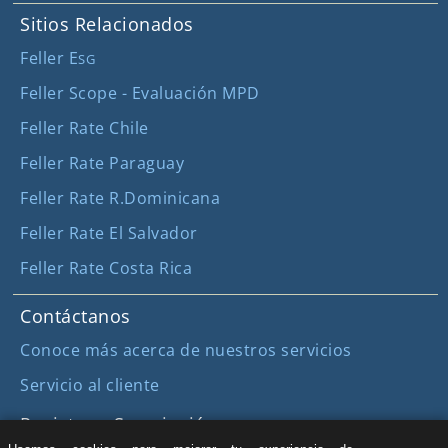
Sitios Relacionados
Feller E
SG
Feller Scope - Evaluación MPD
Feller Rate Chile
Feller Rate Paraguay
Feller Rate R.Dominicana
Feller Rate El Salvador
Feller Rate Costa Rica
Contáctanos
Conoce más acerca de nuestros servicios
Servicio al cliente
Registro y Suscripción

____________

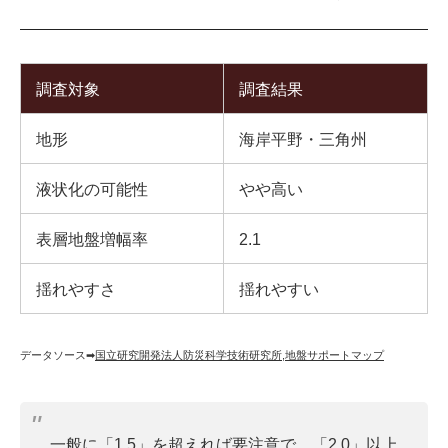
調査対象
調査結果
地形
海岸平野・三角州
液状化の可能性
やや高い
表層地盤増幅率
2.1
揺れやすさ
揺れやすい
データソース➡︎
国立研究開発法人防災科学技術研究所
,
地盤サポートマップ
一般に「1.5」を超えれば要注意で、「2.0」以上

____________

Please state how many lines in the items above contain the string "Feller" (case counts), giving only the number.

7